Continue the GraphFrames notebook on user graphs, picking up right after its last line.

__Text excerpt__.
____

# Graph processing using GraphFrames

In this notebook you will construct a graph from answers and users datasets and use GraphFrames library to run some algorithms on it.

In [None]:
from pyspark.sql import SparkSession
from pyspark.sql.functions import col, desc, count, greatest, least

import os
from IPython.display import Image

In [None]:
spark = (
    SparkSession
    .builder
    .appName('Graph processing I')
    .config("spark.jars.packages", "graphframes:graphframes:0.8.4-spark3.5-s_2.12")
    .getOrCreate()
)

In [None]:
from graphframes import *

In [None]:
base_path = os.getcwd()

project_path = ('/').join(base_path.split('/')[0:-3]) 

answers_input_path = os.path.join(project_path, 'data/answers')

users_input_path = os.path.join(project_path, 'data/users')

image_path = os.path.join(project_path, 'data/images/graphframes.png')

# Task

Create a graph from users and answers. The users will be represented as nodes in the graph and two users will be connected by edge if they answered the same question (see the image bellow).

On the Graph run the following algorithms:
* [Label Propagation](https://en.wikipedia.org/wiki/Label_propagation_algorithm) to find some communities / clusters of users
* [PageRank](https://en.wikipedia.org/wiki/PageRank) to find important nodes in the graph 

Note
* consider taking only [sample](https://spark.apache.org/docs/latest/api/python/reference/pyspark.sql/api/pyspark.sql.DataFrame.sampleBy.html#pyspark.sql.DataFrame.sampleBy) of answers to reduce the size of the graph if you run in local mode
* also check the user guide for [GrahpFrames](https://graphframes.github.io/graphframes/docs/_site/user-guide.html)

In [None]:
Image(image_path, width=480)

#### Read the data:

In [None]:
# your code here:

# answers is the main dataset used for the graph

# we will also need users for metadata:

#### Create vertices:

Hint:
* select user_id
* deduplicate
* rename the col to id
* you may keep additional cols as metadata (joined from users)

____

__Given data__.
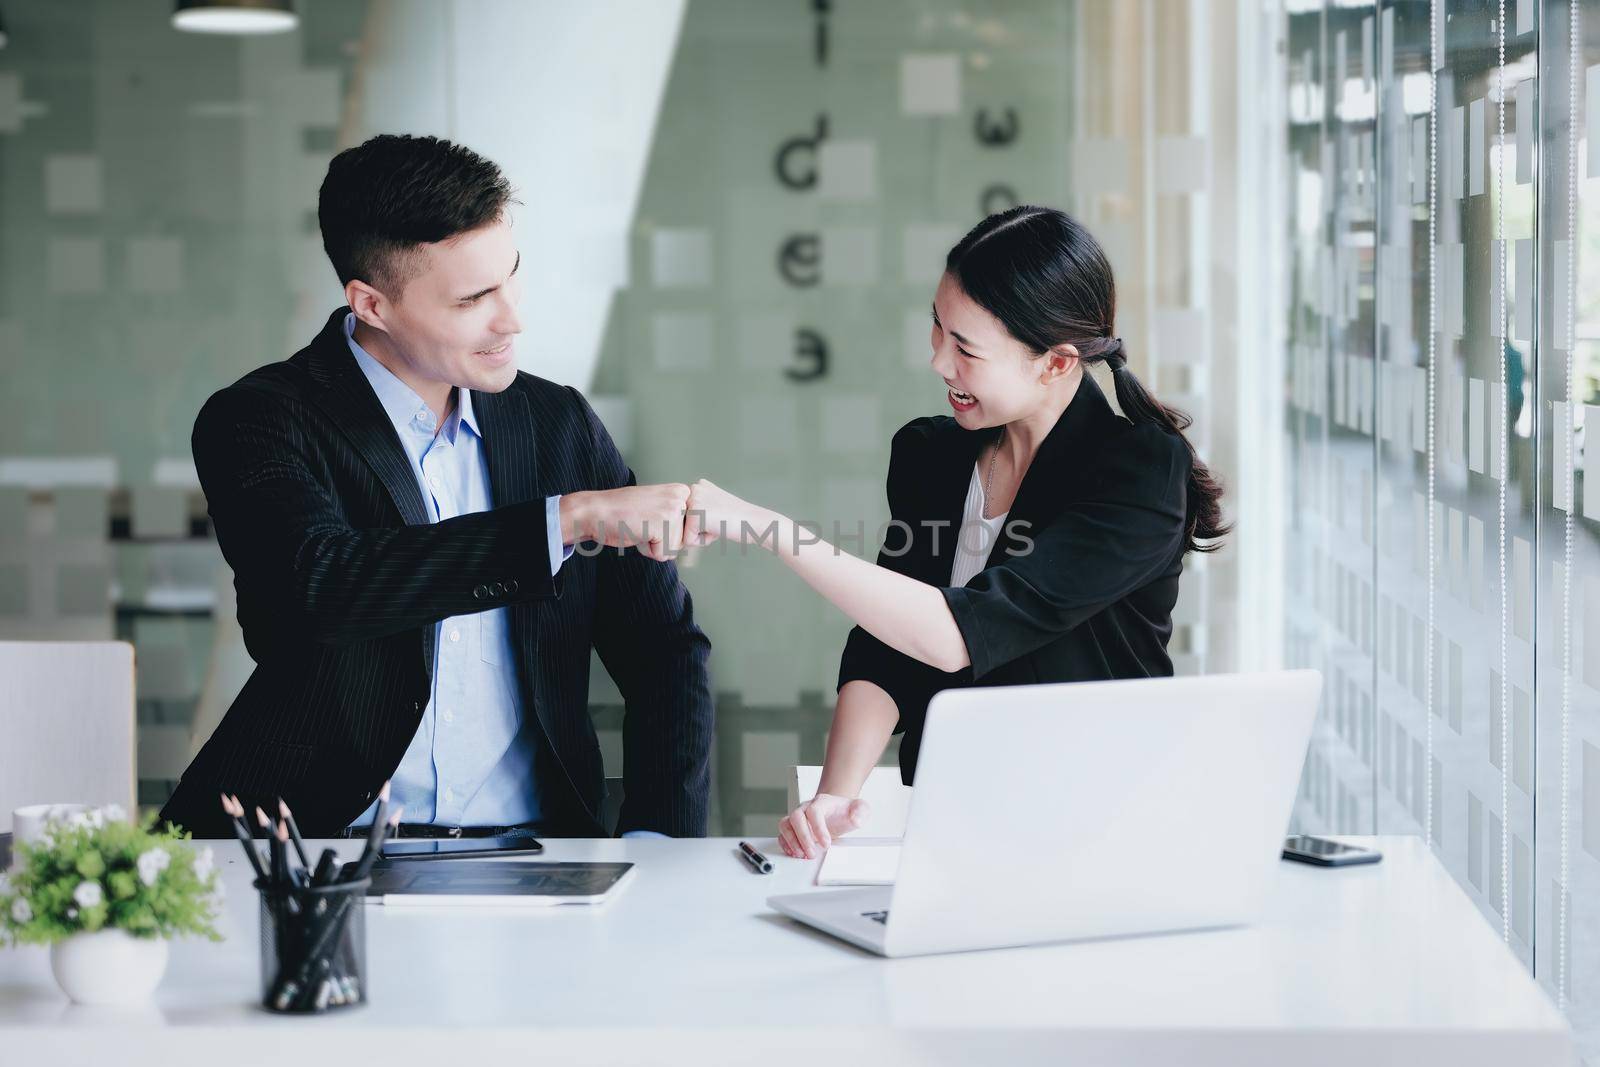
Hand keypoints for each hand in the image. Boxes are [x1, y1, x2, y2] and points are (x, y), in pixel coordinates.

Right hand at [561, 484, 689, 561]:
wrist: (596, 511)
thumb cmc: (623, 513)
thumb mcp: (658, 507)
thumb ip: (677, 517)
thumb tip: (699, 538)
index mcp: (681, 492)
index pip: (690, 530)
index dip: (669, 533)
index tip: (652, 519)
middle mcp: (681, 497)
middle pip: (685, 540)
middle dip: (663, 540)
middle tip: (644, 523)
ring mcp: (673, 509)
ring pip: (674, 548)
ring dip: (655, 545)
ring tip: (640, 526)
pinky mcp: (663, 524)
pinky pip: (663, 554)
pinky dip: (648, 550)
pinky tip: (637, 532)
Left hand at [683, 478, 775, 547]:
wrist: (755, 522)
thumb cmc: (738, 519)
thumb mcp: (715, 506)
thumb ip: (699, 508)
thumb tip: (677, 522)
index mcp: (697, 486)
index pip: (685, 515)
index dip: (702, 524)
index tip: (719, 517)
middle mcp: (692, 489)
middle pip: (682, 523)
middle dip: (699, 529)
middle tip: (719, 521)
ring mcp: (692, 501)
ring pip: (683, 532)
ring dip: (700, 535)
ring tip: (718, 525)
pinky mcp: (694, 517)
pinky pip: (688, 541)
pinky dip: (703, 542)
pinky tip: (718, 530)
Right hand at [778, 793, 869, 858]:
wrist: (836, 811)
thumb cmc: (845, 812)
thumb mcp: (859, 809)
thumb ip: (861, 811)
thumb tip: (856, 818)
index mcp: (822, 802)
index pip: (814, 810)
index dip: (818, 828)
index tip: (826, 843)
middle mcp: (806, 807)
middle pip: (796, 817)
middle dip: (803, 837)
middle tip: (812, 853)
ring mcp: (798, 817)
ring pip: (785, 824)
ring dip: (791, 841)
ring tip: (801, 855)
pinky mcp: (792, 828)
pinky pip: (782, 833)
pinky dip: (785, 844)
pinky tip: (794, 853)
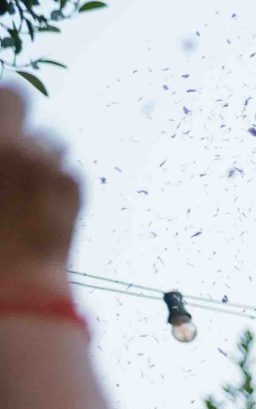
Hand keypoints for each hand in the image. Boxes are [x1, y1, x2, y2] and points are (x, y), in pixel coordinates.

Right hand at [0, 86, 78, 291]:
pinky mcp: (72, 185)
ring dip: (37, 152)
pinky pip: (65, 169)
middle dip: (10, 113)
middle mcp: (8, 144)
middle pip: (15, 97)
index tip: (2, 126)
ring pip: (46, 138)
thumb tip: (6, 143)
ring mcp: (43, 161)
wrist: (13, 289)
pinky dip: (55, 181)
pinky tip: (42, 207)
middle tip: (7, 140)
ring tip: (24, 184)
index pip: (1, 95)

____

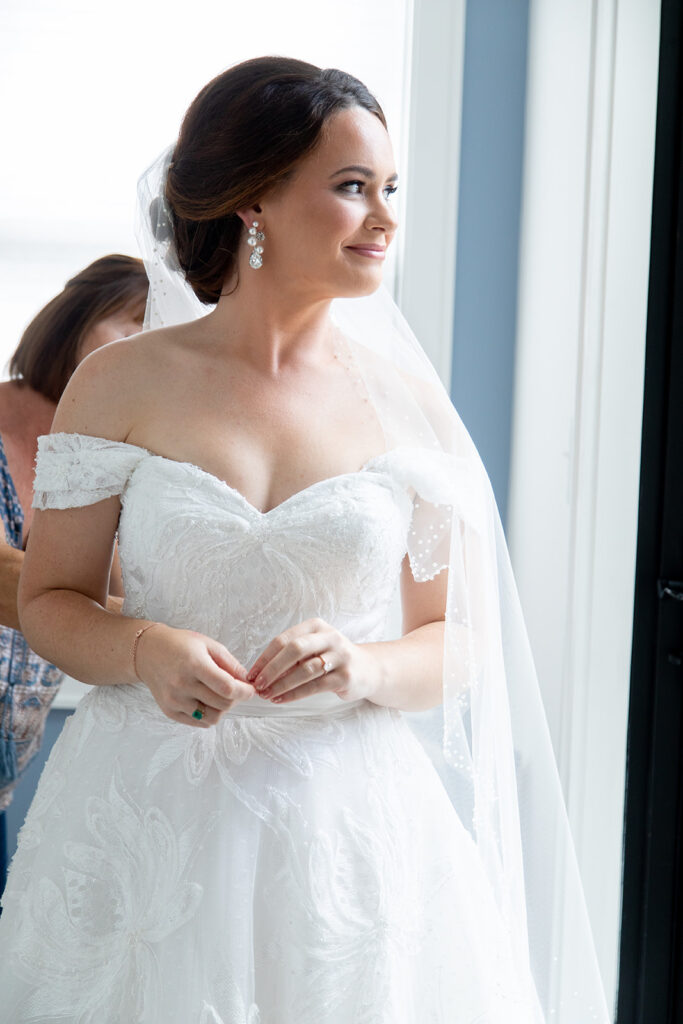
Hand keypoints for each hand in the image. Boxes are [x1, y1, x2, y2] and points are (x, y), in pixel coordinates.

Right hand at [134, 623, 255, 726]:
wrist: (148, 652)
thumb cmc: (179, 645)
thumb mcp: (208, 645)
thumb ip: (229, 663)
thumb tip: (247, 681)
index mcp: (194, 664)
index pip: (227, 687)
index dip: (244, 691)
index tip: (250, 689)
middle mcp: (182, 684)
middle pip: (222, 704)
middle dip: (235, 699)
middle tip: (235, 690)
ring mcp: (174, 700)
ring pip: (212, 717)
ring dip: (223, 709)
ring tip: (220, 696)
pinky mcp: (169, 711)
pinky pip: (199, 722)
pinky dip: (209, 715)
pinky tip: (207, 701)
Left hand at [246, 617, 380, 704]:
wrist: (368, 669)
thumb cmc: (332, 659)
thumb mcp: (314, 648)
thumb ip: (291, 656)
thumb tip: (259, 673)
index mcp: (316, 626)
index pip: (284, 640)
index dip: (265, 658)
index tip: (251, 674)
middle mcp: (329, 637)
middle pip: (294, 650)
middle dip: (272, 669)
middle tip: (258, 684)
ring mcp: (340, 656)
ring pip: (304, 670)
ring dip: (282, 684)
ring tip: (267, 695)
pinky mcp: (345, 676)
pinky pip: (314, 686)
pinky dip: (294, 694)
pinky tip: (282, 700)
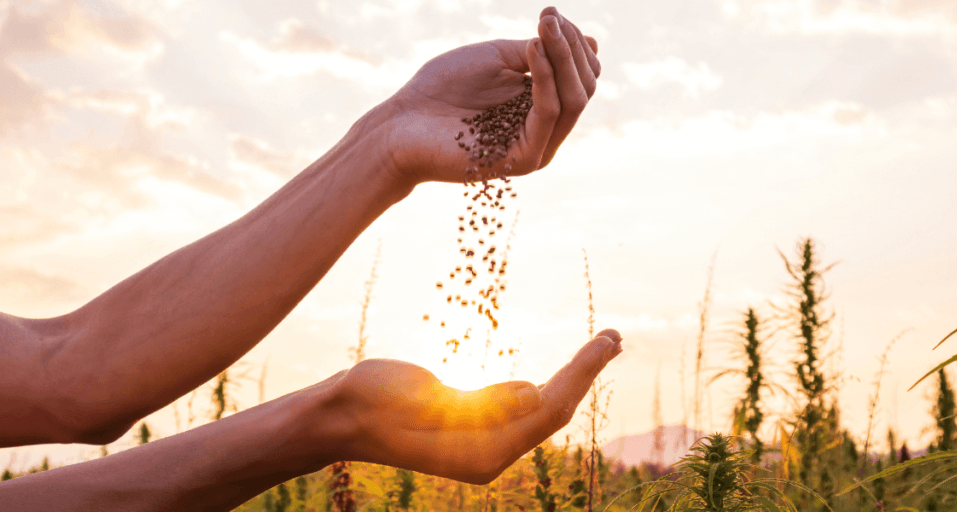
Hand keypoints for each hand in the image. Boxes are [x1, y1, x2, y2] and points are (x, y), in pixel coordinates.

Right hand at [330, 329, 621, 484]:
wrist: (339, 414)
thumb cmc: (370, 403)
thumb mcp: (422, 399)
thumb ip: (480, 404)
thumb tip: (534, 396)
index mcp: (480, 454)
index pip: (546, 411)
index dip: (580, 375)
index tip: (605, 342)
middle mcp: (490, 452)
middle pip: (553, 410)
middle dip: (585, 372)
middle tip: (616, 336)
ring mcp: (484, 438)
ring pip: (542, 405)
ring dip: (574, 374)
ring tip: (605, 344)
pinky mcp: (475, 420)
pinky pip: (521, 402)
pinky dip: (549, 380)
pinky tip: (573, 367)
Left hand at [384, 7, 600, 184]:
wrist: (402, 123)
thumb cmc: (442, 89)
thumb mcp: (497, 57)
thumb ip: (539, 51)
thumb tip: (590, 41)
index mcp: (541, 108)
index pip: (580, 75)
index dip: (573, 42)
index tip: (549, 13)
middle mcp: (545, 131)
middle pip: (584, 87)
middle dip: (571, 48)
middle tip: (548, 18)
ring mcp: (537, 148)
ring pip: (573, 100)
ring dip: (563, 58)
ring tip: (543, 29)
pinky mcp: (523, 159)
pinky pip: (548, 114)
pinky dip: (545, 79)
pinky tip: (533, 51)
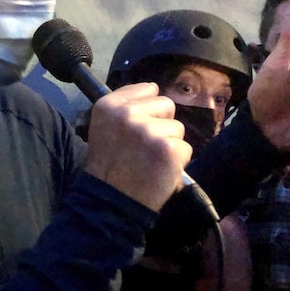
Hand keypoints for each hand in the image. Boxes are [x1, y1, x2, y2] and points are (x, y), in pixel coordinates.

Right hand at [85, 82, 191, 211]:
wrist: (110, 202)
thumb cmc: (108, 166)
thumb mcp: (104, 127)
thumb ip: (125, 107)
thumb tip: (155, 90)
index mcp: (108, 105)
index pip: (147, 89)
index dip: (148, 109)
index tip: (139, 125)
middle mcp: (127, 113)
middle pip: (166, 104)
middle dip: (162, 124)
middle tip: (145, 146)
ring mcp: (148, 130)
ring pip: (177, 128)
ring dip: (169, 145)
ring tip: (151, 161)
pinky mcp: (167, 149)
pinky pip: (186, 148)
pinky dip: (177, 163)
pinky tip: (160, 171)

____

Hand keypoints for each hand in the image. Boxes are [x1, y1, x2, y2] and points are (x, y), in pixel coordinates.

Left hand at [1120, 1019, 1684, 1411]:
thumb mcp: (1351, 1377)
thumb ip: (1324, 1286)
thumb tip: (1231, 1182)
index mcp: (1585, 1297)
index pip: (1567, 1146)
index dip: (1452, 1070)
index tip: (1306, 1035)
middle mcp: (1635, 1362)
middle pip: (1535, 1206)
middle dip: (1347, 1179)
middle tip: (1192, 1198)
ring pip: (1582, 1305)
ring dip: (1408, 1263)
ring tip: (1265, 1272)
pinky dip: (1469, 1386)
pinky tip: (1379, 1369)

____

__Result of the exercise__.
In [None]:
# your code here:


#### Create edges:

Hint:
* do self-join of answers on `question_id` column
* filter out records where user_id from left side is the same as from right side
* rename `user_id` cols as `src` / `dst`

Example:
* when we do a self-join of the following data (one question answered by two users `a` and `b`):\
question_id  user_id \
1 &nbsp;&nbsp;&nbsp;&nbsp;a\
1 &nbsp;&nbsp;&nbsp;&nbsp;b
* we will get: \
a &nbsp;&nbsp; 1 &nbsp;&nbsp;a \
a &nbsp;&nbsp; 1 &nbsp;&nbsp;b \
b &nbsp;&nbsp; 1 &nbsp;&nbsp;a \
b &nbsp;&nbsp; 1 &nbsp;&nbsp;b
* we need to remove where the node is joined with itself, `a-1-a` and `b-1-b`
* we also need to remove the duplicated rows created by the join: `a-1-b` is the same as `b-1-a`
    * these functions will be helpful:
        * [greatest](https://spark.apache.org/docs/latest/api/python/reference/pyspark.sql/api/pyspark.sql.functions.greatest.html#pyspark.sql.functions.greatest)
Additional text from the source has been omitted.